→ TASK DESCRIPTION
Going line by line through the records below, count those with the word "intensity" and give only the count.

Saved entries

-------

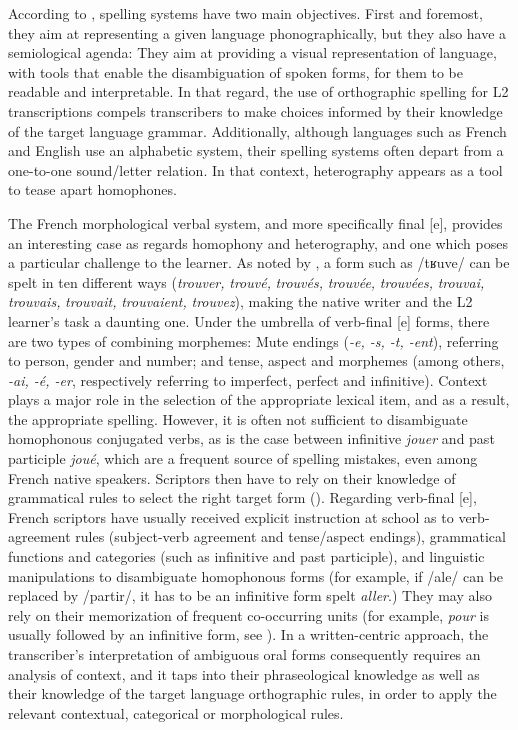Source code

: \documentclass[output=paper,colorlinks,citecolor=brown,modfonts,nonflat]{../langscibook}
\begin{document}
According to \citet{Jaffré2006}, spelling systems have two main objectives. First and foremost, they aim at representing a given language phonographically, but they also have a semiological agenda: They aim at providing a visual representation of language, with tools that enable the disambiguation of spoken forms, for them to be readable and interpretable. In that regard, the use of orthographic spelling for L2 transcriptions compels transcribers to make choices informed by their knowledge of the target language grammar. Additionally, although languages such as French and English use an alphabetic system, their spelling systems often depart from a one-to-one sound/letter relation. In that context, heterography appears as a tool to tease apart homophones. 

The French morphological verbal system, and more specifically final [e], provides an interesting case as regards homophony and heterography, and one which poses a particular challenge to the learner. As noted by \citet{BrissaudEtAl2006}, a form such as /tʁuve/ can be spelt in ten different ways (\textit{trouver,} \textit{trouvé,} \textit{trouvés,} \textit{trouvée,} \textit{trouvées,} \textit{trouvai,} \textit{trouvais,} \textit{trouvait,} \textit{trouvaient,} \textit{trouvez}), making the native writer and the L2 learner’s task a daunting one. Under the umbrella of verb-final [e] forms, there are two types of combining morphemes: Mute endings (\textit{{}-e, -s, -t, -ent}), referring to person, gender and number; and tense, aspect and morphemes (among others, \textit{{}-ai, -é, -er}, respectively referring to imperfect, perfect and infinitive). Context plays a major role in the selection of the appropriate lexical item, and as a result, the appropriate spelling. However, it is often not sufficient to disambiguate homophonous conjugated verbs, as is the case between infinitive \textit{jouer} and past participle \textit{joué}, which are a frequent source of spelling mistakes, even among French native speakers. Scriptors then have to rely on their knowledge of grammatical rules to select the right target form (\citealt{DavidEtAl2006,BrissaudEtAl2006}). Regarding verb-final [e], French scriptors have usually received explicit instruction at school as to verb-agreement rules (subject-verb agreement and tense/aspect endings), grammatical functions and categories (such as infinitive and past participle), and linguistic manipulations to disambiguate homophonous forms (for example, if /ale/ can be replaced by /partir/, it has to be an infinitive form spelt \textit{aller}.) They may also rely on their memorization of frequent co-occurring units (for example, \textit{pour} is usually followed by an infinitive form, see \citealt[78]{BrissaudEtAl2006}). In a written-centric approach, the transcriber’s interpretation of ambiguous oral forms consequently requires an analysis of context, and it taps into their phraseological knowledge as well as their knowledge of the target language orthographic rules, in order to apply the relevant contextual, categorical or morphological rules.
\end{document}
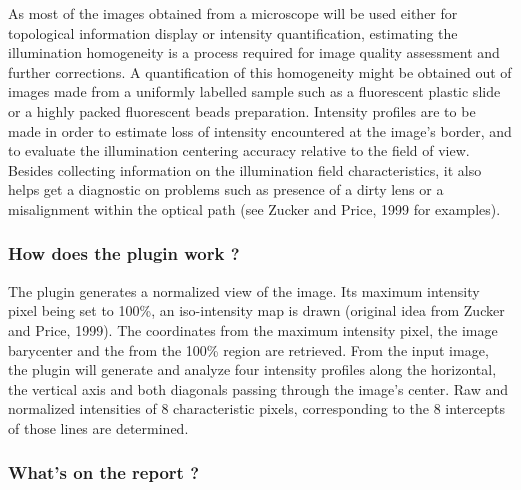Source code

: \documentclass[]{spie}
\begin{document}
As most of the images obtained from a microscope will be used either for topological information display or intensity quantification, estimating the illumination homogeneity is a process required for image quality assessment and further corrections. A quantification of this homogeneity might be obtained out of images made from a uniformly labelled sample such as a fluorescent plastic slide or a highly packed fluorescent beads preparation. Intensity profiles are to be made in order to estimate loss of intensity encountered at the image's border, and to evaluate the illumination centering accuracy relative to the field of view. Besides collecting information on the illumination field characteristics, it also helps get a diagnostic on problems such as presence of a dirty lens or a misalignment within the optical path (see Zucker and Price, 1999\cite{Zucker1999} for examples).


\subsubsection*{How does the plugin work ?}
\label{subsubsec:gfir-pgWork}

The plugin generates a normalized view of the image. Its maximum intensity pixel being set to 100\%, an iso-intensity map is drawn (original idea from Zucker and Price, 1999\cite{Zucker1999}). The coordinates from the maximum intensity pixel, the image barycenter and the from the 100\% region are retrieved. From the input image, the plugin will generate and analyze four intensity profiles along the horizontal, the vertical axis and both diagonals passing through the image's center. Raw and normalized intensities of 8 characteristic pixels, corresponding to the 8 intercepts of those lines are determined.

\subsubsection*{What's on the report ?}
\label{subsubsec:gfir-report}
\end{document}
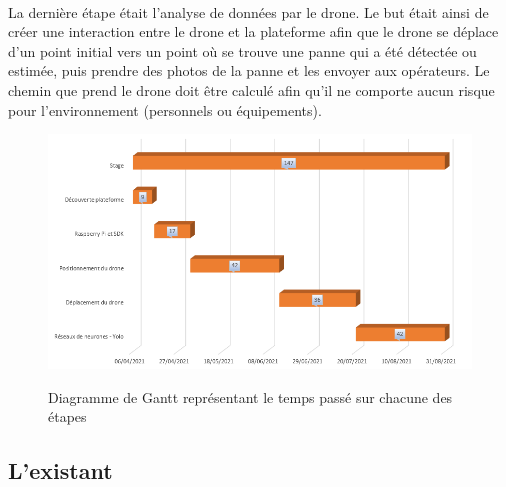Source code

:             \paragraph*{}
            La dernière étape était l'analyse de données par le drone. Le but était ainsi de créer une interaction entre le drone et la plateforme afin que le drone se déplace d'un point initial vers un point où se trouve une panne qui a été détectée ou estimée, puis prendre des photos de la panne et les envoyer aux opérateurs. Le chemin que prend le drone doit être calculé afin qu'il ne comporte aucun risque pour l'environnement (personnels ou équipements).
            
            
            \begin{figure}[H]
                \centering
                \begin{frame}{\includegraphics[width=1\textwidth]{image/gantt.png}}
                \end{frame}
                \caption{\label{fig:gantt}Diagramme de Gantt représentant le temps passé sur chacune des étapes}
            \end{figure}
            
        \subsection{L'existant}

-------

→ OUTPUT OF THE TASK
2